• [TASK TO CARRY OUT]: Copy the records below, replacing "Select Language" with "Choose Language" everywhere and changing nothing else.

• [MATERIAL SUPPLIED]:
•••••

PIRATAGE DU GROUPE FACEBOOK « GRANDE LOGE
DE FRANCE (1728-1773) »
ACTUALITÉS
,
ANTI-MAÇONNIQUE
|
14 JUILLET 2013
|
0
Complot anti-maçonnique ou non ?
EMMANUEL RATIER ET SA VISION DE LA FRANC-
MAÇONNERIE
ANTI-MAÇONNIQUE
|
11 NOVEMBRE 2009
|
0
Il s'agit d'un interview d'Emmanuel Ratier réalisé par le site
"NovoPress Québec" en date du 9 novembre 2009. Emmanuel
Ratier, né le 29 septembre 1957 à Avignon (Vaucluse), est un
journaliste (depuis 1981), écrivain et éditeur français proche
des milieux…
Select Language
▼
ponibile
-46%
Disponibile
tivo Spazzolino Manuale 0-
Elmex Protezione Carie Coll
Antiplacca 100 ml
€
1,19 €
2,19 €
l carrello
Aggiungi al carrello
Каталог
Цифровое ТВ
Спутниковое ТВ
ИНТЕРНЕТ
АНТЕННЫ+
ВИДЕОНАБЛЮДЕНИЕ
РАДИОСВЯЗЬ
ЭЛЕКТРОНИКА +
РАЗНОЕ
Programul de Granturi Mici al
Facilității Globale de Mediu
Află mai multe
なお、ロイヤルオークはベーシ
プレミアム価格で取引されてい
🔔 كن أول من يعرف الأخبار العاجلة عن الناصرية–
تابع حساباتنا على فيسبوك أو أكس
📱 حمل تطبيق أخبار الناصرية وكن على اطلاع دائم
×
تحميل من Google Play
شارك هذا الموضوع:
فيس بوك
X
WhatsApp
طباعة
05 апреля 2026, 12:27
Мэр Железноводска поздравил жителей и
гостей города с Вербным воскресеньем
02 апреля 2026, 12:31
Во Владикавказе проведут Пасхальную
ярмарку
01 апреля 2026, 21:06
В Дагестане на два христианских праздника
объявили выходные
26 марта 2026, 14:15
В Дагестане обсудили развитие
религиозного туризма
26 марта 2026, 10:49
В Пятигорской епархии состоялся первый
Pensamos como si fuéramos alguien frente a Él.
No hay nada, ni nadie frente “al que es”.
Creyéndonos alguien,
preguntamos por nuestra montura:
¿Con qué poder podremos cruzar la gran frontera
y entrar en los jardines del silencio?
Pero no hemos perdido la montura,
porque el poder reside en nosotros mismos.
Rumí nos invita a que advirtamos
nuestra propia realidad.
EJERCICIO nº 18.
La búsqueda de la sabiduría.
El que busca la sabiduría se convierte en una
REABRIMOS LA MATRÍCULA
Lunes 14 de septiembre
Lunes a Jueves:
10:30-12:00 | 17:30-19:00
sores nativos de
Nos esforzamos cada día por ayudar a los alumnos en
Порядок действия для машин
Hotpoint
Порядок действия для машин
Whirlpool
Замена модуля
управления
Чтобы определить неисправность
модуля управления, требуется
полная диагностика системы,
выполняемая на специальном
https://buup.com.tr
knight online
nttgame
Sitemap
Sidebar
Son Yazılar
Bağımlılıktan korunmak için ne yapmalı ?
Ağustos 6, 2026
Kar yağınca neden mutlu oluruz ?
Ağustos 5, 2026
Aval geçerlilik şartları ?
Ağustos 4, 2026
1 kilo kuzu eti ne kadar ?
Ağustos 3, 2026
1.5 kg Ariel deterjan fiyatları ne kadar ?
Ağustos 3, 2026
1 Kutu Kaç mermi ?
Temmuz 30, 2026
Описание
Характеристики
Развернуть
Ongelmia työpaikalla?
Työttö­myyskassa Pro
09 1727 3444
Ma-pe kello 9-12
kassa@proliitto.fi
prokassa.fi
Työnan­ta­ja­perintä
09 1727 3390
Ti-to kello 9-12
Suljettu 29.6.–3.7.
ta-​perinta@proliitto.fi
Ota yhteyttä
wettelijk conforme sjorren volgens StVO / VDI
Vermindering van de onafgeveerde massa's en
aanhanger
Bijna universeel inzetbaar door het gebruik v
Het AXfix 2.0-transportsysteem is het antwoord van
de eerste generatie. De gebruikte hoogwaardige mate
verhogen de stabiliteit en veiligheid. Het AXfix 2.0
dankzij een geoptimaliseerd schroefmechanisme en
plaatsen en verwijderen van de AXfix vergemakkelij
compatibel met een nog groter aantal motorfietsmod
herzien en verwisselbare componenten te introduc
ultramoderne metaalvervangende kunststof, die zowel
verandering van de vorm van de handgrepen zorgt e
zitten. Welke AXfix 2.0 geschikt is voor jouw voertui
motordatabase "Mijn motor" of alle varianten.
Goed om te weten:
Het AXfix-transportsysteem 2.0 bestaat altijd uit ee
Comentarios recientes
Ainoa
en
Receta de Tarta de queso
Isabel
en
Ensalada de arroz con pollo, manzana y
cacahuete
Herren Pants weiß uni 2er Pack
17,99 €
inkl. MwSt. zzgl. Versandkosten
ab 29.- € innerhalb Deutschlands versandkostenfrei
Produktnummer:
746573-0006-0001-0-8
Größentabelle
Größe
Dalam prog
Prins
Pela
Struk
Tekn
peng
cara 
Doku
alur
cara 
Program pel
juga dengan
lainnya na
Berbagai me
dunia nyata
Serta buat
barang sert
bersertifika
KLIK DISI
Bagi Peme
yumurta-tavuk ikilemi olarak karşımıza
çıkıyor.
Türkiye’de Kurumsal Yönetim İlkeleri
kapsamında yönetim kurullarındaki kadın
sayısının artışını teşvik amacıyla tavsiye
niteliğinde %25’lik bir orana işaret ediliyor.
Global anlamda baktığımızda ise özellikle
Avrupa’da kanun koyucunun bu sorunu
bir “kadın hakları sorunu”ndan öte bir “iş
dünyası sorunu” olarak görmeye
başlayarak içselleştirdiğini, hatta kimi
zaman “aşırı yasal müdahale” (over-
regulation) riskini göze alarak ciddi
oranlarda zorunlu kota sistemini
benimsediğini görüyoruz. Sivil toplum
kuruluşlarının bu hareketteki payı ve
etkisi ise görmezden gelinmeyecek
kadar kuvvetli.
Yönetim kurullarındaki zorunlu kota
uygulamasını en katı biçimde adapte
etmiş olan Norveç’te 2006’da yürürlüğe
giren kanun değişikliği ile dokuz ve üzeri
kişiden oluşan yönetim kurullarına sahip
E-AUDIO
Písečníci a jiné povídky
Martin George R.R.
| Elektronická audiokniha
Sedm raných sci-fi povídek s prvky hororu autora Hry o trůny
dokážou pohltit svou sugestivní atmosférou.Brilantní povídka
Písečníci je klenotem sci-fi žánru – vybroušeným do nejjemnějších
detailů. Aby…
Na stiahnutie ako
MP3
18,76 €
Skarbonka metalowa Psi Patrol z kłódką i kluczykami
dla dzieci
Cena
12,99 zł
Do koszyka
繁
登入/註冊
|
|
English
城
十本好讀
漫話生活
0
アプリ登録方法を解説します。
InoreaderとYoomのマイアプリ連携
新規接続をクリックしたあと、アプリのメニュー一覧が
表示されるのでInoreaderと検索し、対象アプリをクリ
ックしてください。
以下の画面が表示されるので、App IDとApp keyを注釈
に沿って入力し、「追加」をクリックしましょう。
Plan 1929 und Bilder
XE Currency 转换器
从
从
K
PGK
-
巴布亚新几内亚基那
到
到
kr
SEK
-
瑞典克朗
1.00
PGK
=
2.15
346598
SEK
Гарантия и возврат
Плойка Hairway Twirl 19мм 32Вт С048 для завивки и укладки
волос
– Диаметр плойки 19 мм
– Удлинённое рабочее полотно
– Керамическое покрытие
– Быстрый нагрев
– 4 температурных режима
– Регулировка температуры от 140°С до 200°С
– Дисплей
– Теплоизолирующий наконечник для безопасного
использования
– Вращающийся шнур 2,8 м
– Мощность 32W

•••••

• [RESULT FOR THIS TASK]:
PIRATAGE DU GROUPE FACEBOOK « GRANDE LOGE
DE FRANCE (1728-1773) »
ACTUALITÉS
,
ANTI-MAÇONNIQUE
|
14 JUILLET 2013
|
0
Complot anti-maçonnique ou non ?
EMMANUEL RATIER ET SA VISION DE LA FRANC-
MAÇONNERIE
ANTI-MAÇONNIQUE
|
11 NOVEMBRE 2009
|
0
Il s'agit d'un interview d'Emmanuel Ratier réalisé par le site
"NovoPress Québec" en date du 9 novembre 2009. Emmanuel
Ratier, né le 29 septembre 1957 à Avignon (Vaucluse), est un
journaliste (depuis 1981), écrivain et éditeur français proche
des milieux…
Choose Language
▼
ponibile
-46%
Disponibile
tivo Spazzolino Manuale 0-
Elmex Protezione Carie Coll
Antiplacca 100 ml
€
1,19 €
2,19 €
l carrello
Aggiungi al carrello
Каталог
Цифровое ТВ
Спутниковое ТВ
ИНТЕРНЕТ
АНТЕННЫ+
ВИДЕОНАБЛЮДЕНИЕ
РАДИОСВЯЗЬ
ЭЛЕКТРОНИКА +
РАЗНОЕ
Programul de Granturi Mici al
Facilității Globale de Mediu
Află mai multe
なお、ロイヤルオークはベーシ
プレミアム価格で取引されてい
🔔 كن أول من يعرف الأخبار العاجلة عن الناصرية–
تابع حساباتنا على فيسبوك أو أكس
📱 حمل تطبيق أخبار الناصرية وكن على اطلاع دائم
×
تحميل من Google Play
شارك هذا الموضوع:
فيس بوك
X
WhatsApp
طباعة
05 апреля 2026, 12:27
Мэр Железноводска поздравил жителей и
гостей города с Вербным воскресеньем
02 апреля 2026, 12:31
Во Владикавказе проведут Пасхальную
ярмарку
01 апреля 2026, 21:06
В Дагестане на два христианских праздника
объявили выходные
26 марта 2026, 14:15
В Дагестане обсудили развитие
религиозного туризма
26 марта 2026, 10:49
В Пятигорской епархии состоялся первый
Pensamos como si fuéramos alguien frente a Él.
No hay nada, ni nadie frente “al que es”.
Creyéndonos alguien,
preguntamos por nuestra montura:
¿Con qué poder podremos cruzar la gran frontera
y entrar en los jardines del silencio?
Pero no hemos perdido la montura,
porque el poder reside en nosotros mismos.
Rumí nos invita a que advirtamos
nuestra propia realidad.
EJERCICIO nº 18.
La búsqueda de la sabiduría.
El que busca la sabiduría se convierte en una
REABRIMOS LA MATRÍCULA
Lunes 14 de septiembre
Lunes a Jueves:
10:30-12:00 | 17:30-19:00
sores nativos de
Nos esforzamos cada día por ayudar a los alumnos en
Порядок действия для машин
Hotpoint
Порядок действия для машин
Whirlpool
Замена модуля
управления
Чтобы определить неисправность
модуля управления, требуется
полная диагностика системы,
выполняемая на специальном
https://buup.com.tr
knight online
nttgame
Sitemap
Sidebar
Son Yazılar
Bağımlılıktan korunmak için ne yapmalı ?
Ağustos 6, 2026
Kar yağınca neden mutlu oluruz ?
Ağustos 5, 2026
Aval geçerlilik şartları ?
Ağustos 4, 2026
1 kilo kuzu eti ne kadar ?
Ağustos 3, 2026
1.5 kg Ariel deterjan fiyatları ne kadar ?
Ağustos 3, 2026
1 Kutu Kaç mermi ?
Temmuz 30, 2026
Описание
Характеристики
Развернуть
Ongelmia työpaikalla?
Työttö­myyskassa Pro
09 1727 3444
Ma-pe kello 9-12
kassa@proliitto.fi
prokassa.fi
Työnan­ta­ja­perintä
09 1727 3390
Ti-to kello 9-12
Suljettu 29.6.–3.7.
ta-​perinta@proliitto.fi
Ota yhteyttä
wettelijk conforme sjorren volgens StVO / VDI
Vermindering van de onafgeveerde massa's en
aanhanger
Bijna universeel inzetbaar door het gebruik v
Het AXfix 2.0-transportsysteem is het antwoord van
de eerste generatie. De gebruikte hoogwaardige mate
verhogen de stabiliteit en veiligheid. Het AXfix 2.0
dankzij een geoptimaliseerd schroefmechanisme en
plaatsen en verwijderen van de AXfix vergemakkelij
compatibel met een nog groter aantal motorfietsmod
herzien en verwisselbare componenten te introduc
ultramoderne metaalvervangende kunststof, die zowel
verandering van de vorm van de handgrepen zorgt e
zitten. Welke AXfix 2.0 geschikt is voor jouw voertui
motordatabase "Mijn motor" of alle varianten.
Goed om te weten:
Het AXfix-transportsysteem 2.0 bestaat altijd uit ee
Comentarios recientes
Ainoa
en
Receta de Tarta de queso
Isabel
en
Ensalada de arroz con pollo, manzana y
cacahuete
Herren Pants weiß uni 2er Pack
17,99 €
inkl. MwSt. zzgl. Versandkosten
ab 29.- € innerhalb Deutschlands versandkostenfrei
Produktnummer:
746573-0006-0001-0-8
Größentabelle
Größe
Dalam prog
Prins
Pela
Struk
Tekn
peng
cara 
Doku
alur
cara 
Program pel
juga dengan
lainnya na
Berbagai me
dunia nyata
Serta buat
barang sert
bersertifika
KLIK DISI
Bagi Peme
yumurta-tavuk ikilemi olarak karşımıza
çıkıyor.
Türkiye’de Kurumsal Yönetim İlkeleri
kapsamında yönetim kurullarındaki kadın
sayısının artışını teşvik amacıyla tavsiye
niteliğinde %25’lik bir orana işaret ediliyor.
Global anlamda baktığımızda ise özellikle
Avrupa’da kanun koyucunun bu sorunu
bir “kadın hakları sorunu”ndan öte bir “iş
dünyası sorunu” olarak görmeye
başlayarak içselleştirdiğini, hatta kimi
zaman “aşırı yasal müdahale” (over-
regulation) riskini göze alarak ciddi
oranlarda zorunlu kota sistemini
benimsediğini görüyoruz. Sivil toplum
kuruluşlarının bu hareketteki payı ve
etkisi ise görmezden gelinmeyecek
kadar kuvvetli.
Yönetim kurullarındaki zorunlu kota
uygulamasını en katı biçimde adapte
etmiş olan Norveç’te 2006’da yürürlüğe
giren kanun değişikliği ile dokuz ve üzeri
kişiden oluşan yönetim kurullarına sahip
E-AUDIO
Písečníci a jiné povídky
Martin George R.R.
| Elektronická audiokniha
Sedm raných sci-fi povídek s prvky hororu autora Hry o trůny
dokážou pohltit svou sugestivní atmosférou.Brilantní povídka
Písečníci je klenotem sci-fi žánru – vybroušeným do nejjemnějších
detailů. Aby…
Na stiahnutie ako
MP3
18,76 €
Skarbonka metalowa Psi Patrol z kłódką i kluczykami
dla dzieci
Cena
12,99 zł
Do koszyka
繁
登入/註冊
|
|
English
城
十本好讀
漫話生活
0
アプリ登録方法を解説します。
InoreaderとYoomのマイアプリ連携
新規接続をクリックしたあと、アプリのメニュー一覧が
表示されるのでInoreaderと検索し、対象アプリをクリ
ックしてください。
以下の画面が表示されるので、App IDとApp keyを注釈
に沿って入力し、「追加」をクリックしましょう。
Plan 1929 und Bilder
XE Currency 转换器
从
从
K
PGK
-
巴布亚新几内亚基那
到
到
kr
SEK
-
瑞典克朗
1.00
PGK
=
2.15
346598
SEK
Гарантия и возврат
Плойка Hairway Twirl 19мм 32Вт С048 для завивки и укладки
волос
– Диаметр плойки 19 мм
– Удлинённое рабочее полотно
– Керамическое покрытие
– Быстрый нагрев
– 4 температурных режима
– Регулировка температуры от 140°С до 200°С
– Дисплей
– Теплоизолирующий наконечник для безопасного
использования
– Вращающийся шнур 2,8 м
– Мощность 32W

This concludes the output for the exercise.